Christina Das joins LDF as an Attorney in the Prepared to Vote and Voting Rights Defender Project after graduating from the City University of New York School of Law in 2020. Christina began working on voting rights matters as a campus organizing fellow during the 2012 Presidential Election. Since then, she has traveled for non-partisan election monitoring in Ohio, Pennsylvania, and in 2019, to Jackson, Mississippi as a law student extern with LDF. Christina is a community organizer of ten years, leading civic engagement programs and issue advocacy on matters ranging from ballot access, election protection, immigrant justice, and pay parity for workers.

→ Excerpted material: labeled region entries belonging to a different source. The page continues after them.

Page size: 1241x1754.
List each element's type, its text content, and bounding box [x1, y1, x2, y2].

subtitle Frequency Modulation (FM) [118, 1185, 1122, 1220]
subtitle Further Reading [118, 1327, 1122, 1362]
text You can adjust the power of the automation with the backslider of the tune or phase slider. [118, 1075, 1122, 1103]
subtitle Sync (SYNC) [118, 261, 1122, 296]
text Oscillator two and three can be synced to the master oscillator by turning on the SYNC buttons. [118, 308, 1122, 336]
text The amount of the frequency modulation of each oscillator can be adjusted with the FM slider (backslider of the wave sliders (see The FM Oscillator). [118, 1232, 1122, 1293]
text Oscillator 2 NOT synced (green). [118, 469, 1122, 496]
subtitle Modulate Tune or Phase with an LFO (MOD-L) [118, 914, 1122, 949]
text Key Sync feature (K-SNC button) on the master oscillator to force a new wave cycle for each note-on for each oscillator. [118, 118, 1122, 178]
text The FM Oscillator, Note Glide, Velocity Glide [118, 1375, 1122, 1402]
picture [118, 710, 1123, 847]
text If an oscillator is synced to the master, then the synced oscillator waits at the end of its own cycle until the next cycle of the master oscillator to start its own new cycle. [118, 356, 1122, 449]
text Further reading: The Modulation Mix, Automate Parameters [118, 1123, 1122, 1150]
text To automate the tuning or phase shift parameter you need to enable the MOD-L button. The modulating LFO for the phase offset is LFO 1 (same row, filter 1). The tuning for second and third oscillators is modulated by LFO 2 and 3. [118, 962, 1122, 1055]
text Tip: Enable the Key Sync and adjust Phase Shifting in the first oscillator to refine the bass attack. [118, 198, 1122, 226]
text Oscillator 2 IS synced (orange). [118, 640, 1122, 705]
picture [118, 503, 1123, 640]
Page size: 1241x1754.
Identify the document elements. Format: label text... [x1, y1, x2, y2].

During law school, Christina served first as a Staff Editor, and then as a Managing Board Editor of the CUNY Law Review. During this time, she was a lead facilitator for the law review’s multidisciplinary Voting Rights Symposium focusing on restrictive voting legislation as well as redistricting, and the 2020 Census. As a fellow with the Sorensen Center for International Peace & Justice, Christina worked abroad in New Delhi, India combatting gender justice issues with Breakthrough India. Christina was also a South Asian Bar Association of New York Public Interest Law fellow, interning with the Labor Bureau of the New York State Attorney General’s Office and she served as a Summer Associate with the D.C. office of Outten & Golden, LLP.
Christina graduated magna cum laude from the University of Pittsburgh Honors College with a dual degree in Political Science & Philosophy. Since graduating law school, Christina served as the Richard C. Failla Legal Fellow with the NYC Office of Administrative Trials & Hearings (OATH). She remains involved in electoral organizing from the local to the national level, seeking to aid more New Americans access to the ballot box.